Preclusione al patteggiamento e confisca nei reati di omesso versamento (Cass. pen. Sez. III n. 13326 del 07.04.2025)

Principi di diritto (Massima)
In tema di reati tributari, la preclusione al patteggiamento posta dall’art. 13-bis, comma 2, d.lgs. n. 74 del 2000 per mancata estinzione del debito tributario prima dell’apertura del dibattimento opera solo per i reati dichiarativi di cui agli artt. 2, 3, 4 e 5, richiamati dall’art. 13, comma 2, e non per gli omessi versamenti di cui agli artt. 10-bis, 10-ter e 10-quater, richiamati dall’art. 13, comma 1, per i quali l’estinzione del debito determina la non punibilità. Quanto alla confisca ex art. 12-bis, comma 2, d.lgs. n. 74 del 2000, in forza del principio di vicinanza della prova spetta all’imputato allegare e documentare eventuali pagamenti dell’imposta evasa, non potendosi censurare la mancata verifica di un adempimento solo ipotizzato.

Il Fatto

Con sentenza del 17/10/2024 il G.i.p. del Tribunale di Napoli Nord applicava al ricorrente la pena concordata ai sensi dell’art. 444 cod. proc. pen. in relazione a reati di cui all’art. 10-quater d.lgs. n. 74 del 2000, contestati in due capi, disponendo altresì la confisca, anche per equivalente, del profitto dei reati ai sensi dell’art. 12-bis del medesimo decreto.
○ ○ ○
#### [Consegna A]
Secondo il testo fornito, per quali reati opera la preclusione al patteggiamento prevista dall'art. 13-bis, comma 2, d.lgs. n. 74 del 2000?
#### [Consegna B]
Ripeti parola per parola il passo del testo fornito che va da "Preclusione al patteggiamento e" fino a "adempimento solo ipotizzato." incluso.

#### [Dati forniti]
○ ○ ○
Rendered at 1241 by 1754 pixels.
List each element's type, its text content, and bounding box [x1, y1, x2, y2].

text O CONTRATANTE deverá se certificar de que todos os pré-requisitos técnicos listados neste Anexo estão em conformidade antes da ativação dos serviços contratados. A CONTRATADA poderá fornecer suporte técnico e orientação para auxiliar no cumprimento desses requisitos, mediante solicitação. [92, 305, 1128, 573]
○ ○ ○
#### [Risposta A]
Solo per i reati dichiarativi di cui agli artt. 2, 3, 4 e 5, richiamati dall'art. 13, comma 2.

#### [Risposta B]
Preclusione al patteggiamento e confisca nei reati di omesso versamento (Cass. pen. Sez. III n. 13326 del 07.04.2025)

Principi di diritto (Massima)
In tema di reati tributari, la preclusione al patteggiamento posta dall’art. 13-bis, comma 2, d.lgs. n. 74 del 2000 per mancata estinzione del debito tributario prima dell’apertura del dibattimento opera solo per i reati dichiarativi di cui agli artt. 2, 3, 4 e 5, richiamati dall’art. 13, comma 2, e non per gli omessi versamenti di cui agli artt. 10-bis, 10-ter e 10-quater, richiamati dall’art. 13, comma 1, per i quali l’estinzione del debito determina la non punibilità. Quanto alla confisca ex art. 12-bis, comma 2, d.lgs. n. 74 del 2000, in forza del principio di vicinanza della prova spetta all’imputato allegare e documentare eventuali pagamenti dell’imposta evasa, non potendosi censurare la mancata verifica di un adempimento solo ipotizzato.